Tech companies are well known for their cool culture. Old manufacturing businesses…. not so much. Is it unfair to even compare the two?
Last night I attended Culture Amp’s first ever #peoplegeekup in Melbourne hosted at the offices of Envato.
I learned a lot about how these exciting young companies foster such a great environment within themselves and took some away some lessons (challenges) to tackle in my work as business consultant.
The event was timely considering our hosts Envato had just this week placed third in JobAdvisor’s Coolest Company in Tech Award. Plus they also just announced the introduction of a ‘work anywhere, work any time’ policy.
What a place!
We were treated to a great presentation from Culture Amp’s Head of Digital and Community Damon Klotz followed by a great Q&A between Damon and Envato’s HR Director James Law. Massive value from both of these guys.
I was motivated to attend this event for three reasons:
- Earlier this year I promised myself I would attend every networking event I possibly can, without hesitation, as long as it is relevant to me
- I do a lot of work with my clients around fixing workcover problems through cultural evolution and it makes sense for me to learn more about Culture Amp
- I’m pretty sure I’m a People Geek
The whole drive in to Melbourne CBD I was pretty nervous and my lizard brain was telling me to turn around and go home. I haven’t rubbed shoulders with cool tech startup folks before. I work with mostly traditional, brick and mortar, aussie businesses in manufacturing, health, labour hire and so on.
So I was feeling like a bit of a black sheep.
But they were a super friendly bunch and I made some great new connections.
Still, hearing all these cool stories about cultural awesomeness and work flexibility, it would be easy to become cynical.
Sure it’s easy for these tech companies to do it. They’re all young. They’re scaling. Business must be good and perhaps it’s easy to find the money to invest in culture.
Sure a graphic designer can work from home and keep in touch via Slack, but how can a manufacturing work environment mimic this? Impossible!
That’s a cop out.
And it’s not the real reason these companies do it different to our brick and mortar friends.
The reason so many of these cool tech startups have such great workplaces is that their founders simply want to create a workplace that they think would be cool to work at. They create an environment where people actually get excited about turning up, themselves included.
This is how employees want to work these days and these tech founders know it (they are it). The boss doesn’t need to be convinced.
It’s harder for traditional brick and mortars to mimic these results, but not impossible.
And unfortunately it probably won’t happen for free.
There will need to be an investment in something that has never had any money allocated to it in the past (hence my question to James Law on making the business case for culture and the subsequent raised eyebrows from my peers).
I don’t work with any tech startups and to be honest they probably don’t need my help. Not to fix a workcover problem at least.

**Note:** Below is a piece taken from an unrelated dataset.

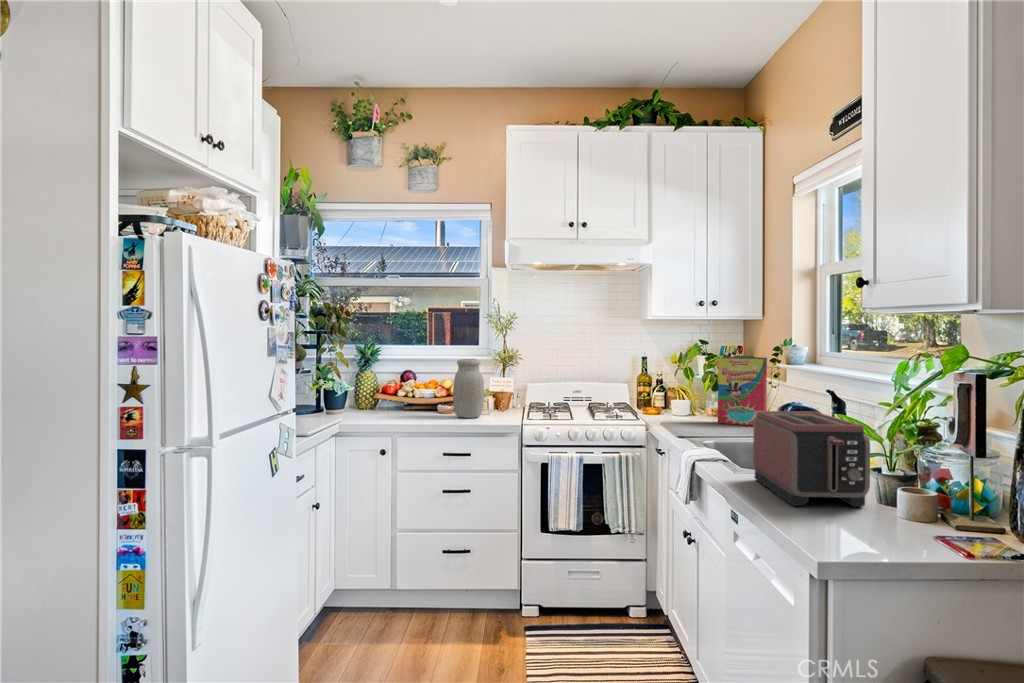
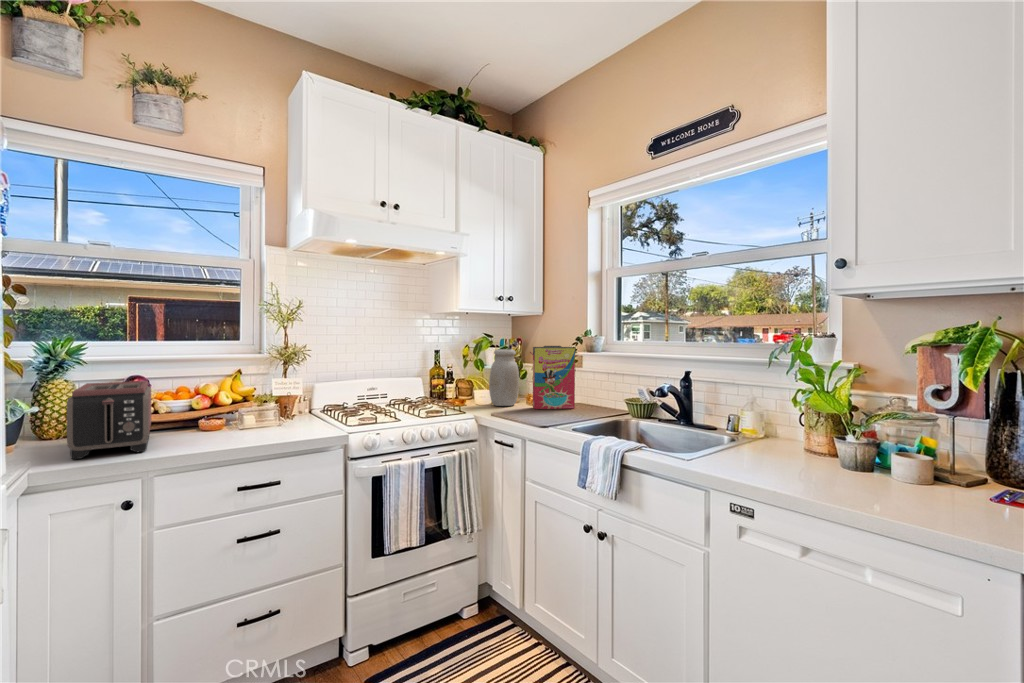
jar: present [453,359,484,418] -> present [489,349,519,406]
toaster: present [753,411,870,507] -> present [67,381,151,459]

The businesses that do need my help engage me to fix a problem with high workcover premiums and a higher than normal volume of workcover claims (a claims culture if you will). And there are plenty of things I do to fix this problem.
A workcover problem is not a workcover problem per se.

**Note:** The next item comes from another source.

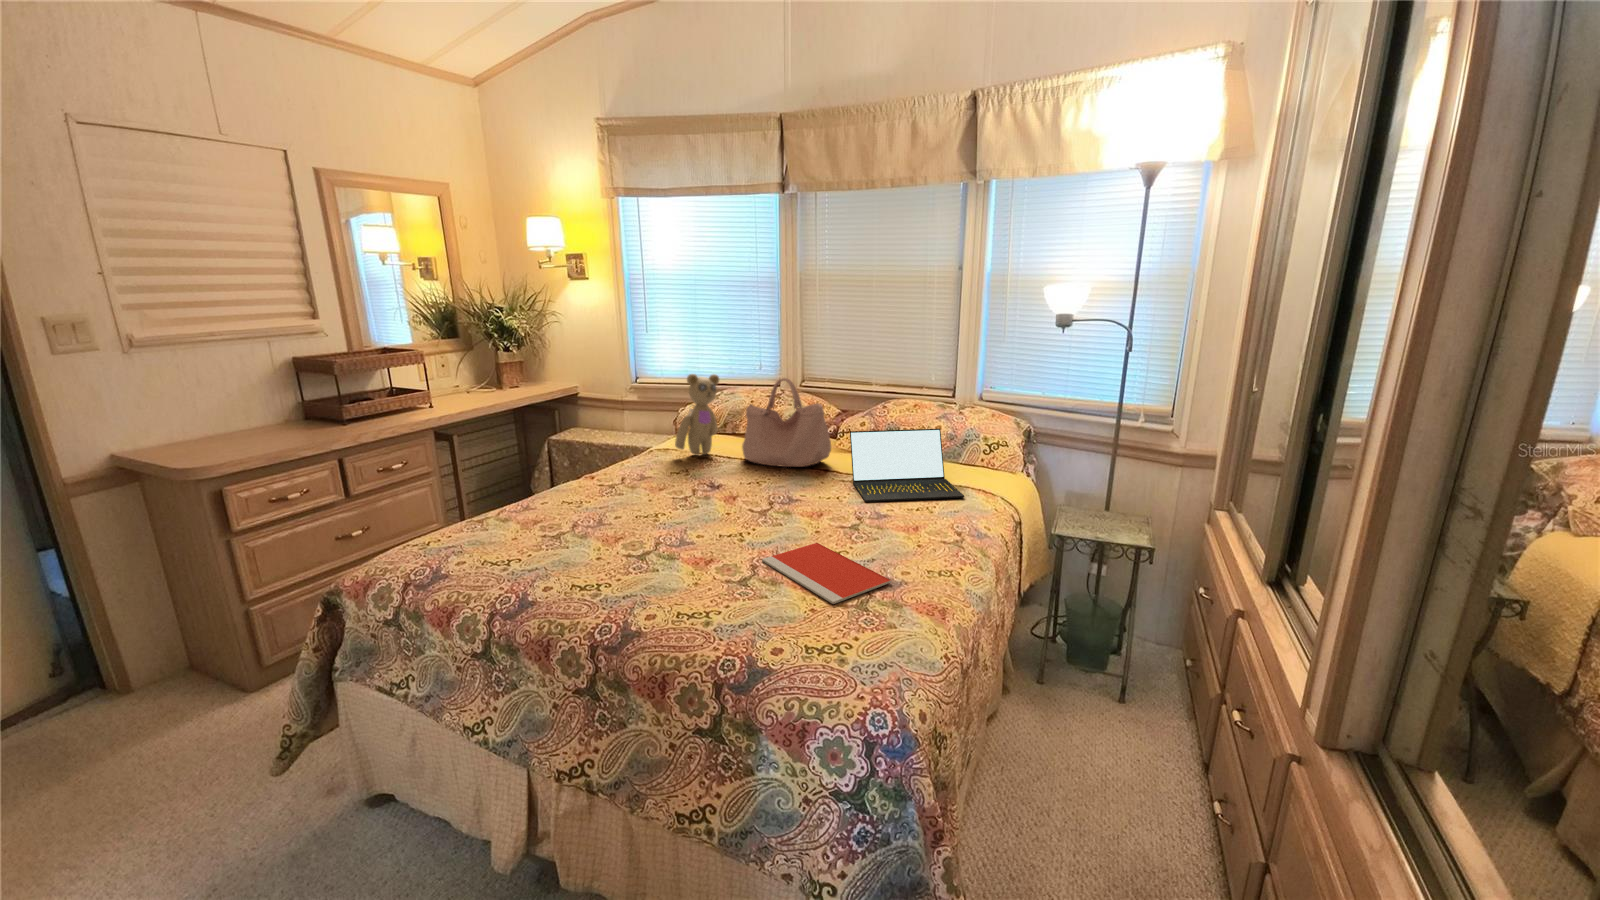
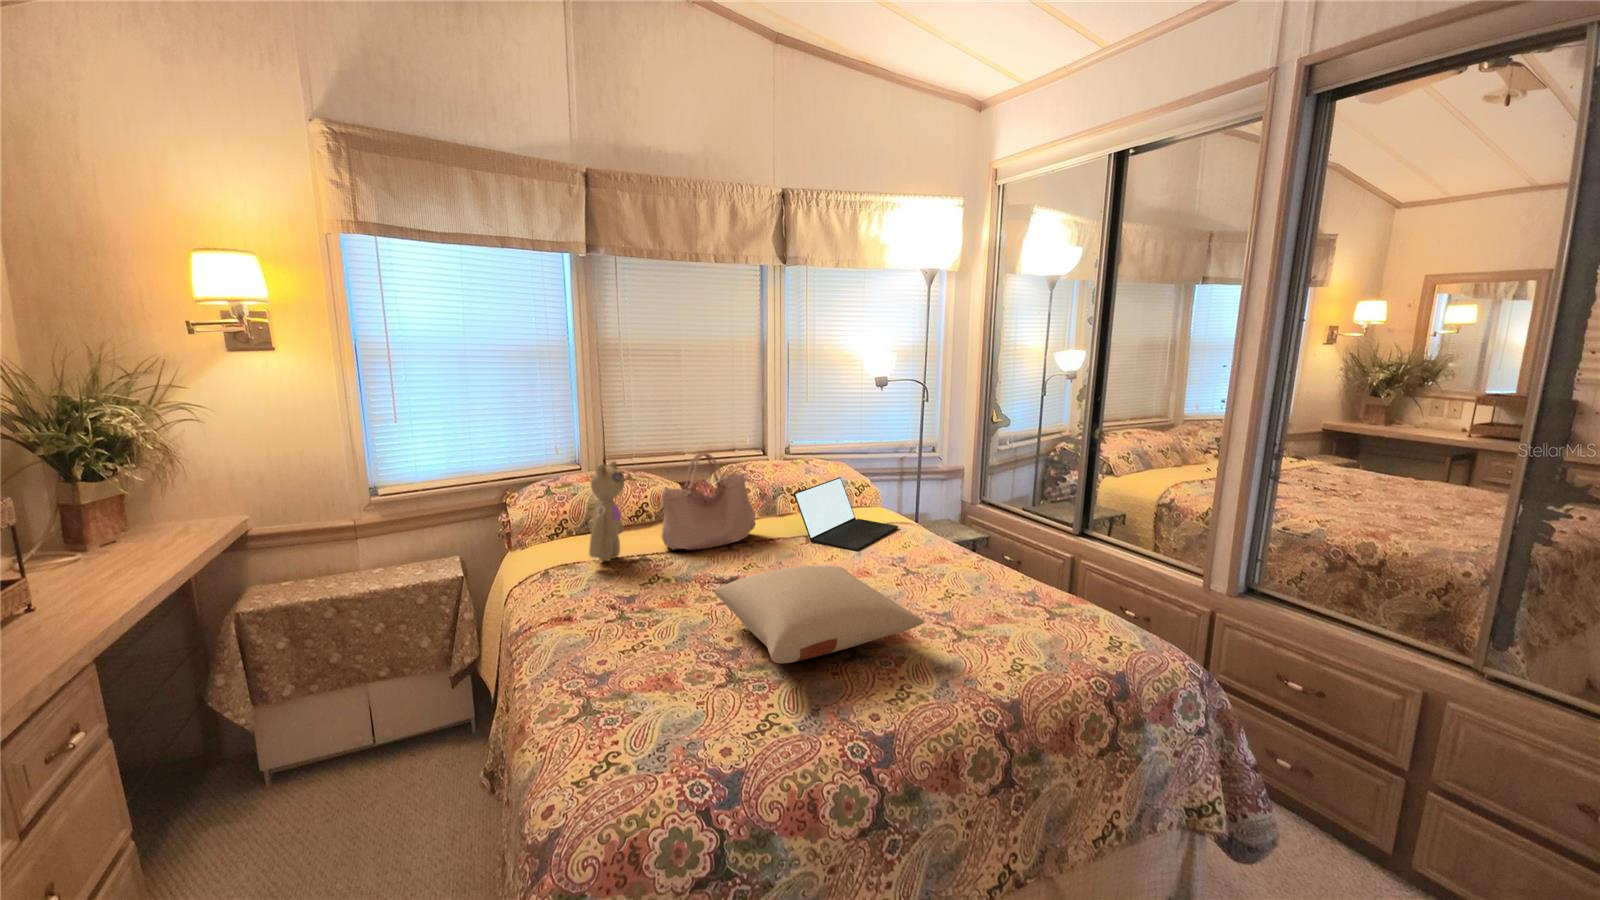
pillow: none [547,474,748,550] -> present [715,566,924,663]
notebook: present [762,543,891,604] -> none [919,588,1036,618]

It’s a symptom of poor workplace culture.
You need to treat the symptoms with strategies initially but ultimately you must cure the disease with cultural evolution.
I’m fully convinced of the benefits of cultural evolution but it’s a tough sell.
James Law’s suggestion to me on making the business case for culture:
“Lean process improvement.”
Lean is about creating more value with fewer resources.
Identify how much time, resources and money is spent on recruiting, advertising, training, performance management, WORKCOVER etc.
If an investment in cultural evolution can reduce these costs by more than the outlay, the business is in front. Spend this much here to save more there.
Considering that the cost of poor recruiting practices is equivalent to over 50% of an employee’s salary, there are big dollars at stake here.